A conference of intellectuals organised by the Miranda International Center in mid-2009 concluded, “What is the future of a party whose base rarely gets the opportunity to have their say? … Is this non-separation between State and party merely repeating a mistake of the 20th century socialist model? Was the PSUV created as a top-down structure out of a political necessity felt by the government, rather than a necessity felt by the base?”
Worse, as former Vice Planning Minister Roland Denis says, “Some regional governments have behaved murderously as soon as there is the possibility of the working class radicalising against transnational corporations in Venezuela. These have very clearly been involved in the murder of shop stewards such as Argenis Vásquez in Sucre state. Hundreds of popular grassroots leaders have been assassinated in this way,” yet the governor of Sucre hasn’t been expelled from Chavez’s PSUV.

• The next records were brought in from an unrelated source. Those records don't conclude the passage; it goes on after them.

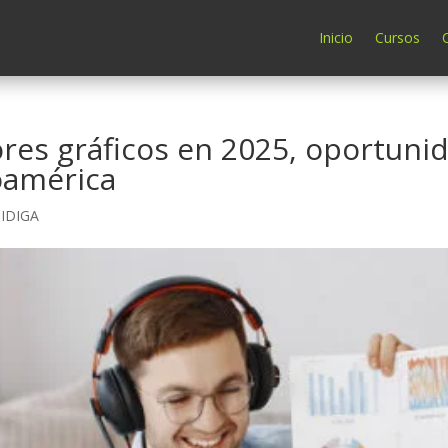
Inicio
Cursos
res gráficos en 2025, oportuni
oamérica
 IDIGA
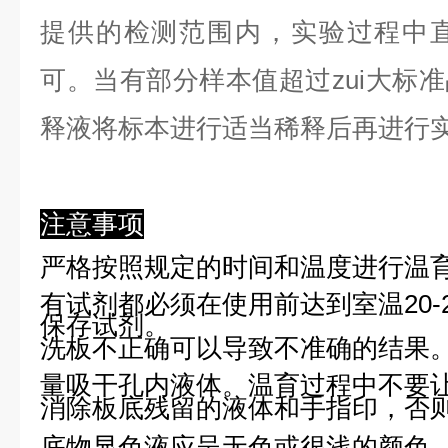
提供的检测范围内，实验过程中直
可。当有部分样本值超过zui大标
释液将标本进行适当稀释后再进行
注意事项
严格按照规定的时间和温度进行温
有试剂都必须在使用前达到室温20-
保存试剂。
洗板不正确可以导致不准确的结果
量吸干孔内液体。温育过程中不要
消除板底残留的液体和手指印，否则
底物显色液应呈无色或很浅的颜色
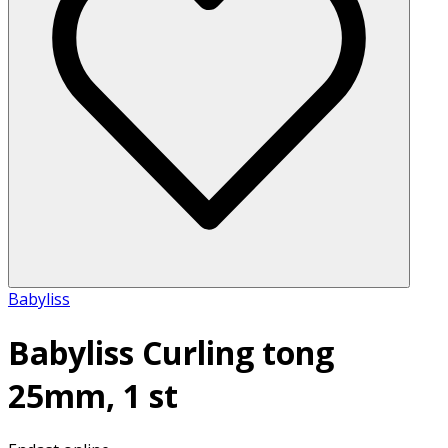
Babyliss
Babyliss Curling tong
25mm, 1 st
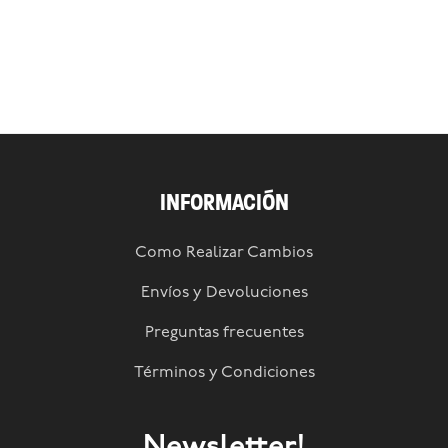
INFORMACIÓN
Como Realizar Cambios
Envíos y Devoluciones
Preguntas frecuentes
Términos y Condiciones
Newsletter!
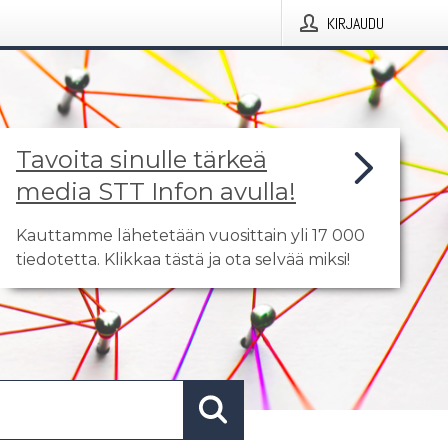
KIRJAUDU
Tavoita sinulle tärkeä
media STT Infon avulla!
Kauttamme lähetetään vuosittain yli 17 000
tiedotetta. Klikkaa tästä ja ota selvää miksi!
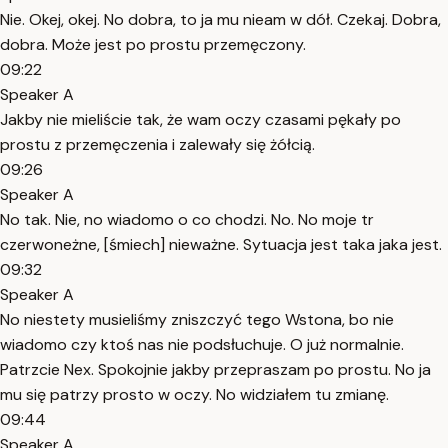
Nie. Okej, okej. No dobra, to ja mu nieam w dół. Czekaj. Dobra,
dobra. Może jest po prostu przemęczony.
09:22
Speaker A
Jakby nie mieliście tak, że wam oczy czasami pękały po
prostu z przemęczenia i zalewały się żółcią.
09:26
Speaker A
No tak. Nie, no wiadomo o co chodzi. No. No moje tr
czerwoneżne, [śmiech] nieważne. Sytuacja jest taka jaka jest.
09:32
Speaker A
No niestety musieliśmy zniszczyć tego Wstona, bo nie
wiadomo czy ktoś nas nie podsłuchuje. O już normalnie.
Patrzcie Nex. Spokojnie jakby przepraszam po prostu. No ja
mu się patrzy prosto w oczy. No widziałem tu zmianę.
09:44
Speaker A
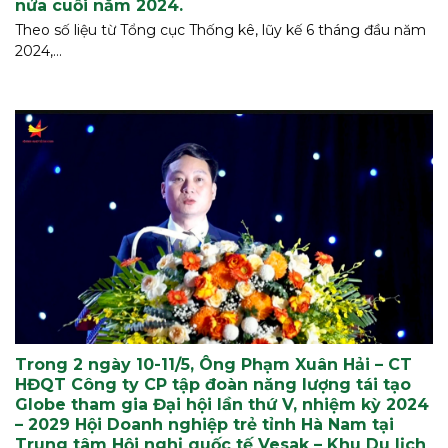
nửa cuối năm 2024.
Theo số liệu từ Tổng cục Thống kê, lũy kế 6 tháng đầu năm
2024,...
Trong 2 ngày 10-11/5, Ông Phạm Xuân Hải – CT
HĐQT Công ty CP tập đoàn năng lượng tái tạo
Globe tham gia Đại hội lần thứ V, nhiệm kỳ 2024
– 2029 Hội Doanh nghiệp trẻ tỉnh Hà Nam tại
Trung tâm Hội nghị quốc tế Vesak – Khu Du lịch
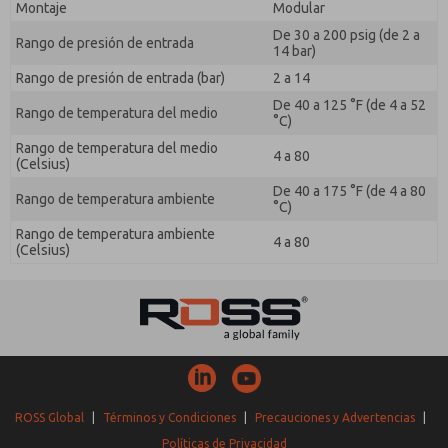
Montaje
Modular
De 30 a 200 psig (de 2 a
Rango de presión de entrada
14 bar)
Rango de presión de entrada (bar)
2 a 14
De 40 a 125 °F (de 4 a 52
Rango de temperatura del medio
°C)
Rango de temperatura del medio
4 a 80
(Celsius)
De 40 a 175 °F (de 4 a 80
Rango de temperatura ambiente
°C)
Rango de temperatura ambiente
4 a 80
(Celsius)
ROSS Global
|
Términos y Condiciones
|
Precauciones y Advertencias
|
Políticas de Privacidad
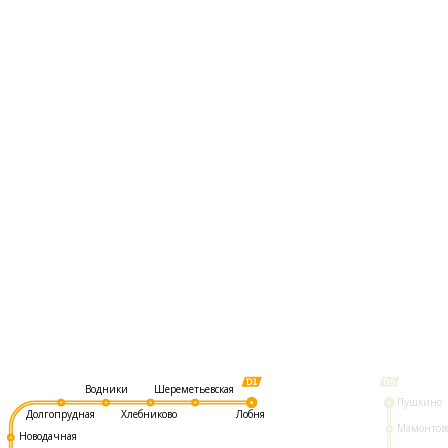
Шереметьевская
Водники
Пушкино
Долгопрудная
Хлебниково
Лобня
Мамонтов
Новодачная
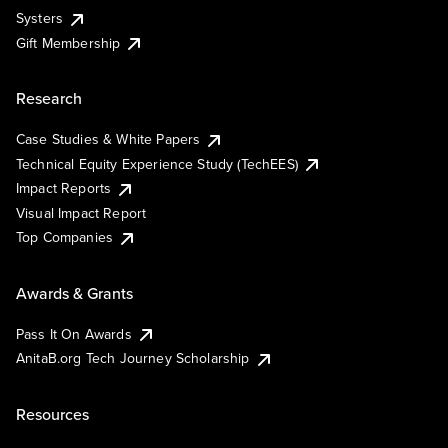
Systers
Gift Membership
Research
Case Studies & White Papers
Technical Equity Experience Study (TechEES)
Impact Reports
Visual Impact Report
Top Companies
Awards & Grants
Pass It On Awards
AnitaB.org Tech Journey Scholarship
Resources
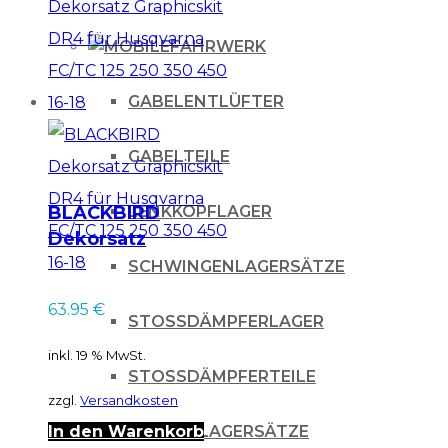
FAHRWERK
GABELENTLÜFTER
GABELTEILE
LENKKOPFLAGER
BLACKBIRD
Dekorsatz
Graphicskit DR4 für
SCHWINGENLAGERSÄTZE
Husqvarna FC/TC
63.95
€
125 250 350 450 16-
STOSSDÄMPFERLAGER
18
inkl. 19 % MwSt.
STOSSDÄMPFERTEILE
zzgl.
Versandkosten
UMLENKLAGERSÄTZE
In den Warenkorb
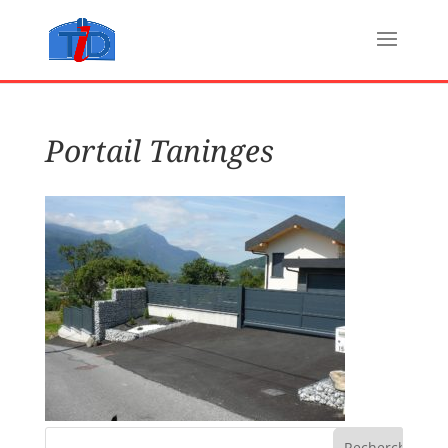
Portail Taninges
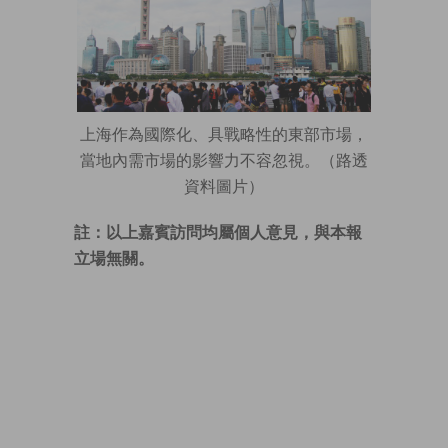
上海作為國際化、具戰略性的東部市場，
當地內需市場的影響力不容忽視。（路透
資料圖片）
註：以上嘉賓訪問均屬個人意見，與本報
立場無關。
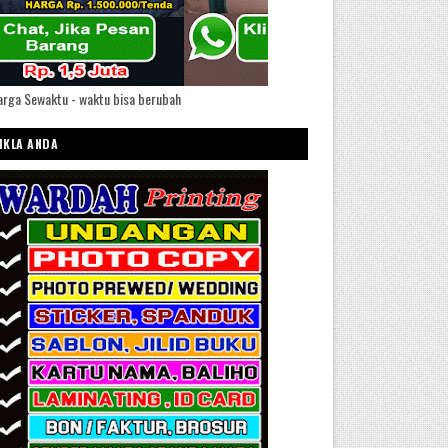
rga Sewaktu - waktu bisa berubah
IKLA ANDA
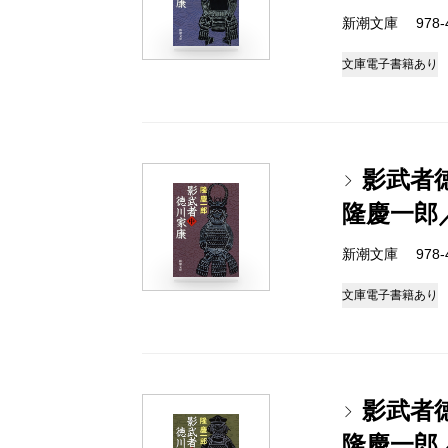
新潮文庫 978-4-
文庫
電子書籍あり
影武者
隆慶一郎
新潮文庫 978-4-
文庫
電子書籍あり
影武者
隆慶一郎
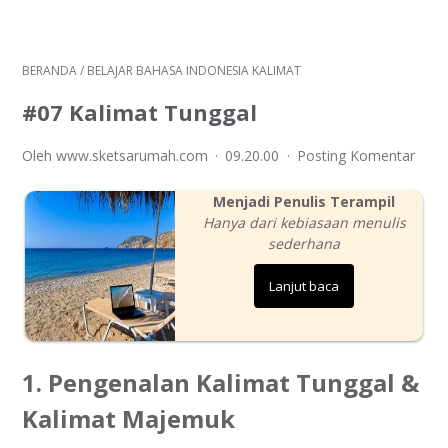
BERANDA
/
BELAJAR BAHASA INDONESIA KALIMAT
#07 Kalimat Tunggal
Oleh www.sketsarumah.com
09.20.00
Posting Komentar
Menjadi Penulis Terampil
Hanya dari kebiasaan menulis
sederhana
Lanjut baca
1. Pengenalan Kalimat Tunggal &
Kalimat Majemuk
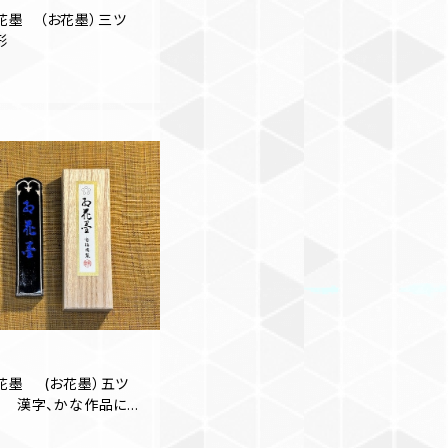
花墨 （お花墨）三ツ
形
花墨 (お花墨）五ツ
形 漢字、かな作品にオ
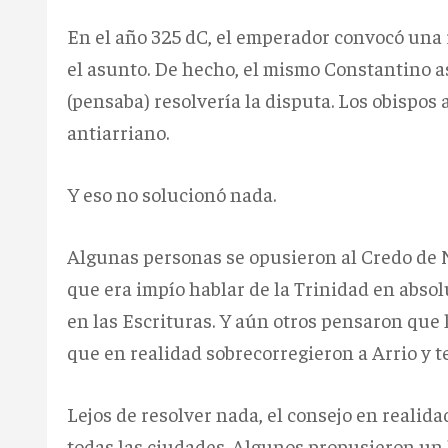
En el año 325 dC, el emperador convocó una 
el asunto. De hecho, el mismo Constantino as
(pensaba) resolvería la disputa. Los obispo
antiarriano.
Y eso no solucionó nada.
Algunas personas se opusieron al Credo de 
que era impío hablar de la Trinidad en absol
en las Escrituras. Y aún otros pensaron que
que en realidad sobrecorregieron a Arrio y t
Lejos de resolver nada, el consejo en realida
todas las ciudades. Algunos propusieron u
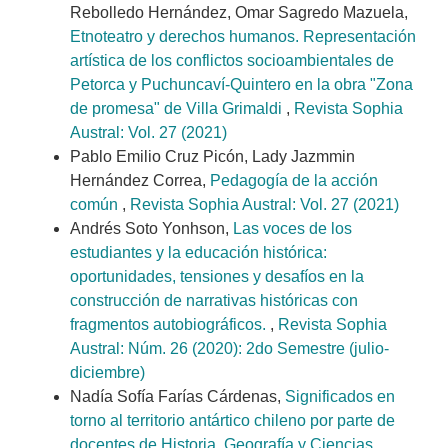
Rebolledo Hernández, Omar Sagredo Mazuela,
Etnoteatro y derechos humanos. Representación
artística de los conflictos socioambientales de
Petorca y Puchuncaví-Quintero en la obra "Zona
de promesa" de Villa Grimaldi
,
Revista Sophia
Austral: Vol. 27 (2021)
Pablo Emilio Cruz Picón, Lady Jazmmin
Hernández Correa,
Pedagogía de la acción
común
,
Revista Sophia Austral: Vol. 27 (2021)
Andrés Soto Yonhson,
Las voces de los
estudiantes y la educación histórica:
oportunidades, tensiones y desafíos en la
construcción de narrativas históricas con
fragmentos autobiográficos.
,
Revista Sophia
Austral: Núm. 26 (2020): 2do Semestre (julio-
diciembre)
Nadía Sofía Farías Cárdenas,
Significados en
torno al territorio antártico chileno por parte de
docentes de Historia, Geografía y Ciencias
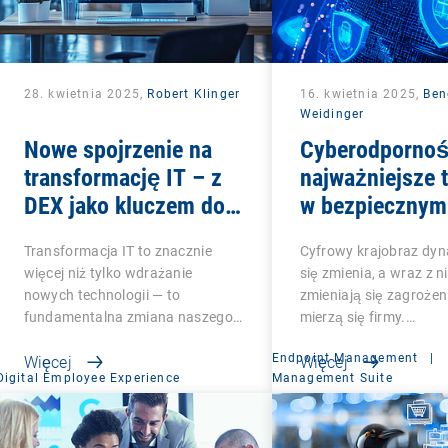
28. kwietnia 2025,
Robert Klinger
16. kwietnia 2025,
Ben
Weidinger
Nowe spojrzenie na
Cyberodpornoś
transformację IT – z
najważniejsze 
DEX jako kluczem do
w bezpiecznym
sukcesu
zarządzaniu p
Transformacja IT to znacznie
Cyfrowy krajobraz dyn
końcowymi
więcej niż tylko wdrażanie
się zmienia, a wraz z n
nowych technologii — to
zmieniają się zagrożeni
fundamentalna zmiana naszego…
mierzą się firmy.…
Endpoint Management
|
Więcej
Więcej
Digital Employee Experience
Management Suite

Eight workers were shot on picket lines in 2010 alone and up to 400 peasant activists were murdered in struggles against big landowners, yet Chavez himself has characterised indigenous activists protesting mining projects and union activists as undermining the Bolivarian revolution.
It is the disillusionment of ordinary people with these significant roadblocks to change that is a serious threat to pushing the Bolivarian revolution forward.
Possibility for change
The blueprint for reasserting the revolutionary impulse lies in the mass response from below in 2002. When the ruling class launched a coup against Chavez’s moves to nationalise the oil industry, it was consistent mass mobilisation that returned Chavez to power. Similarly, in December the same year it was organisation from below that defeated efforts by the old order to shut down oil and food supplies.
Yet, Chavez and the PSUV have left the old structures of the state and the economy intact, giving the old ruling class the power and legitimacy to continue to mobilise.
The serious error here, in failing to confront the ongoing existence of the capitalist system, has caused both the increasing support for the right-wing opposition and a crisis of confidence in the revolutionary movement.
Luis Primo, a militant from the Regional Union of Workers, says, “From my perspective, we are not really in a transition to socialism. Rather, we have a progressive government that has been promoting important reforms, especially through the social missions, such as in health, education and the provision of subsidized food. These reforms are fundamental—they are needed to resolve the material conditions of the population.
“But this is not enough. These missions tend to lose their momentum after a number of years. There is a problem with continuity and permanence. And while the progressive government confronts the bourgeoisie on some issues, the state remains totally capitalist because the social relations of production remain capitalist.”
There are militant networks of workers organising to build power at the grassroots, but they are repeatedly coming up against the hard hand of the bureaucracy.
Ángel Navas, president of the Electricity Sector Workers’ Federation (FETRAELEC), told the media during a demonstration by some 3000 workers in Caracas on 25 September 2009:
“We the workers are in touch with users in the neighbourhoods. We know how we can solve the crisis… We have to change the bureaucratic structures and the structures of capitalist management into structures with a socialist vision. We must change production relations and do away with all this bureaucracy which is killing the company.”
During the first half of 2009 Hugo Chávez told a public meeting with worker managers that he was favourable to a law to elect the managers of nationalised companies, but nothing has happened to put this into practice.
As the PSUV and Chavez come under attack from an emboldened right, it is going to be crucial for the left to mobilise and rebuild the grass roots power of the movement from below.
The future of the revolutionary process can only be secured if that movement controls the state to make sure it acts in the interests of the majority.